Two bills have been filed in congress seeking to ban homework as a requirement for schools. One seeks to ban homework in general and the other only seeks to ban it during the weekends. It has been interesting following the debate on this issue.
The proponents of the bills, as well as those who are pushing for these, say that it promotes more quality time for the children and parents and enhances well-being by eliminating a stress factor. Besides, they say, a lot of parents or tutors end up doing the homework anyway.
Those against the measure say that by doing this, we are producing wimps. Pile on the homework. Life is more difficult so we should prepare them for it instead of running away from it.
If you have been reading my previous articles, you could say that I favor throwing out the homework. But focusing on homework alone, however, is missing the point. I say throw out the homework, and the entire curriculum as well.

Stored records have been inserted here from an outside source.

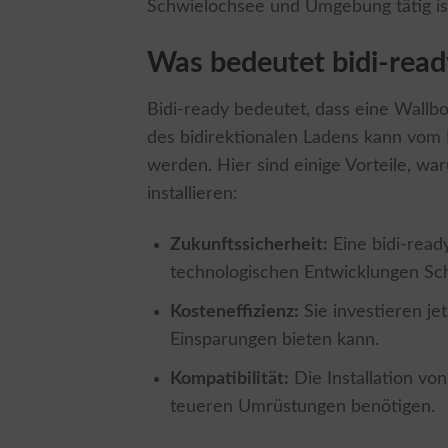
Schwielochsee und Umgebung tätig is
Was bedeutet bidi-read
Bidi-ready bedeutet, dass eine Wallbox
des bidirektionalen Ladens kann vom 
werden. Hier sind einige Vorteile, war
installieren:
Zukunftssicherheit:
Eine bidi-ready
technologischen Entwicklungen Schr
Kosteneffizienz:
Sie investieren jet
Einsparungen bieten kann.
Kompatibilität:
Die Installation von
teueren Umrüstungen benötigen.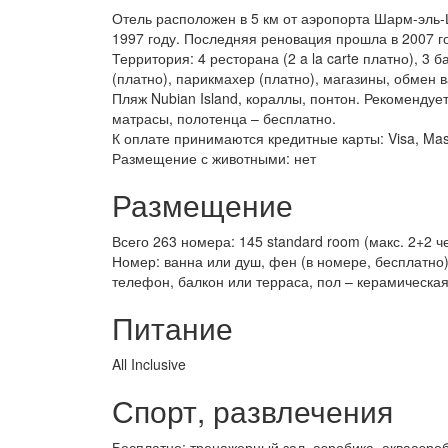
Отель расположен в 5 км от аэропорта Шарм-эль-Ш
1997 году. Последняя реновация прошла в 2007 го
Территория: 4 ресторана (2 a la carte платно), 3 
(платно), парикмахер (платно), магазины, обмен в
Пляж Nubian Island, кораллы, понтон. Рекомендуе
матрасы, полотенца – бесплатно.
К оплате принимаются кредитные карты: Visa, Mas
Размещение с животными: нет
Размещение
Всего 263 номера: 145 standard room (макс. 2+2 че
Номер: ванна или душ, фен (в номере, бесплатно)
телефон, балкон или терраса, пол – керамическая
Питание
All Inclusive
Спорт, развлечения
Бесплатно: тренажерный зал, аэробика, аквааэроб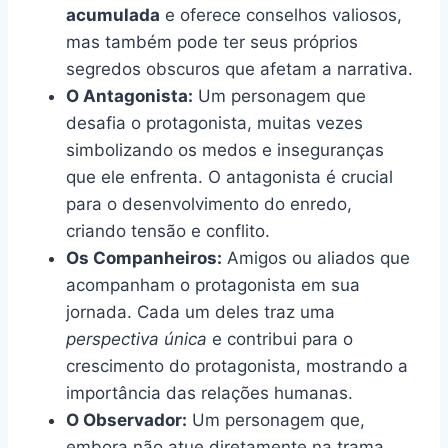
acumulada
e oferece conselhos valiosos,
mas também pode ter seus próprios
segredos obscuros que afetam a narrativa.
O Antagonista:
Um personagem que
desafia o protagonista, muitas vezes
simbolizando os medos e inseguranças
que ele enfrenta. O antagonista é crucial
para o desenvolvimento do enredo,
criando tensão e conflito.
Os Companheiros:
Amigos ou aliados que
acompanham o protagonista em sua
jornada. Cada um deles traz uma
perspectiva única
e contribui para o
crescimento do protagonista, mostrando a
importância das relações humanas.
O Observador:
Um personagem que,
embora não atue diretamente na trama,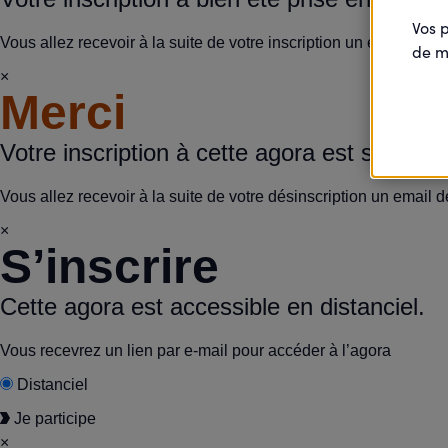
Vos 
Vous allez recevoir à la suite de votre inscription un email de 
de m
×
Merci
Votre inscription à cette agora est supprim
Vous allez recevoir à la suite de votre désinscription un email d
×
S’inscrire
Cette agora est accessible en distanciel.
Vous recevrez un lien par e-mail pour accéder à l’agora
Distanciel
Je participe
×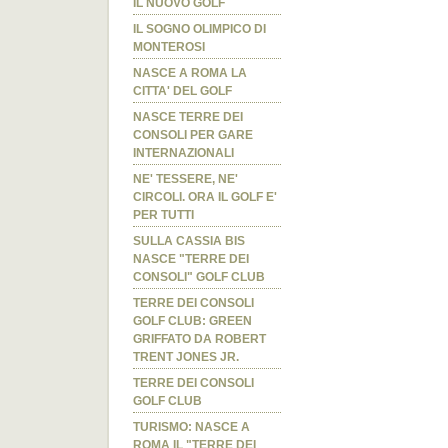
IL NUOVO GOLF
IL SOGNO OLIMPICO DI
MONTEROSI
NASCE A ROMA LA
CITTA' DEL GOLF
NASCE TERRE DEI
CONSOLI PER GARE
INTERNAZIONALI
NE' TESSERE, NE'
CIRCOLI. ORA IL GOLF E'
PER TUTTI
SULLA CASSIA BIS
NASCE "TERRE DEI
CONSOLI" GOLF CLUB
TERRE DEI CONSOLI
GOLF CLUB: GREEN
GRIFFATO DA ROBERT
TRENT JONES JR.
TERRE DEI CONSOLI
GOLF CLUB
TURISMO: NASCE A
ROMA IL "TERRE DEI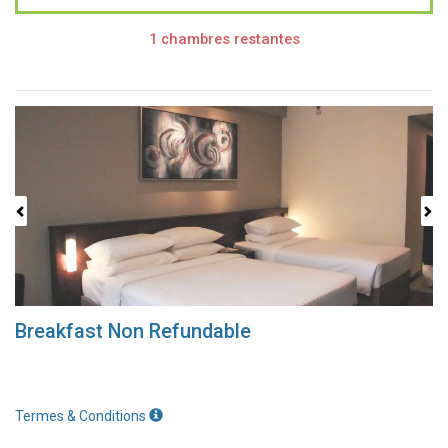
1 chambres restantes
Previous
Next
Breakfast Non Refundable
Termes & Conditions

You see, the problem is not whether or not to give homework, because if a child is inclined to learn a certain topic, you can pile all the homework you want and he will do it. But if a child is not interested, no amount of homework will make him learn. Oh, he will perhaps learn just enough to pass the quiz, then the exam, and then forget all about it.
So it is important to study motivation and purpose — not the adults’, not the parents’ nor the teachers’ nor the principal’s motivation and purpose, but the child’s.
There is a popular saying that goes, “the two most important days of your life are the day you were born, and the day you find out why.”
What education ought to be doing is helping children discover their why’s, but what is happening with education now is that it is obsessed with telling children what they should be concerned with, what they should deem as important, what they should do with their time, what they should be studying, and even what they should be wearing and how their hairstyles ought to be.
This is not what education is all about. It is not about molding or shaping the children — because that implies that we are bending them for the purpose of the molder or shaper.
Each child has a unique gift, talent and purpose. The educator’s job is to get out of the way and let them discover the joy of finding it, then support and nurture that joy.
In the words of John Taylor Gatto, “Whatever an education is, it should make you a unique individual, not a conformist; it should furnish you with an original spirit with which to tackle the big challenges. It should allow you to find values which will be your roadmap through life; it should make you spiritually rich, a person who loves whatever you are doing, wherever you are, whomever you are with; it should teach you what is important, how to live and how to die.”